CHAPITRE III
LE PREMIER SYSTÈME DE NIETZSCHE
OU PHILOSOPHIE DE L’ILLUSION
n va essayer ici une audacieuse construction. Nous
affirmons la cohésion totale de la pensée de
Nietzsche dans ce premier système. Nous croyons
la retrouver vivante et une, à travers les fragments lacérés
de ses œuvres posthumes jusqu’aux approches de 1876 [1].

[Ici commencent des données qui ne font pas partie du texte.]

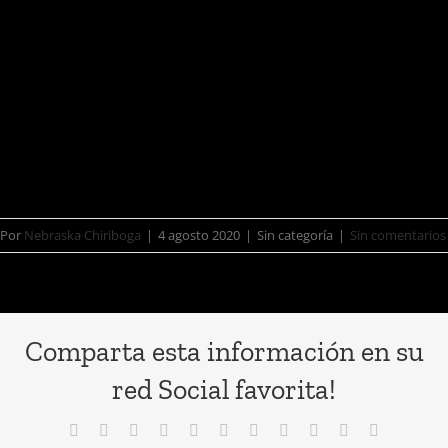
compositor, músico y productor,
lanzan su disco debut Alfa Centauri el
8 de agosto del 2020 de la mano de
Blue Room Records.
Por
Nebraska Chiriboga
|
4 agosto 2020
|
Sin categoría
|
Sin comentarios
Comparta esta información en su
red Social favorita!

Au moment où les contradictions se montrent, c’est que
déjà le système est en mouvement, et qu’il va changer.
La philosophie de Nietzsche s’est constituée par un travail régressif, où il a médité sur une grande expérience intérieure. Le drame musical wagnérien est descendu sur lui comme une illumination. Il n’a trouvé qu’un parallèle dans l’histoire à ce grand fait, et c’est la tragédie grecque. Il a essayé de comprendre son propre frisson par le frisson qui secouait les foules grecques, initiées aux mystères de Dionysos. L’étrange révélation, deux fois descendue parmi les hommes à vingt-cinq siècles de distance, s’était montrée consolatrice. Elle apportait un message éclatant d’évidence sur le sens de la vie.
- ↑ Notre interprétation différera donc beaucoup ici de l’interprétation très sommaire offerte par Raoul Richter, Fr. Nietzsche, sein Leben und sein Werk, 1903, qui soutient p. 133 : « Die längeren erkenntnisstheoretischen Partien des Nachlasses dieser Zeit erweisen sich noch als durchaus unsystematisch, verworren und dilettantisch.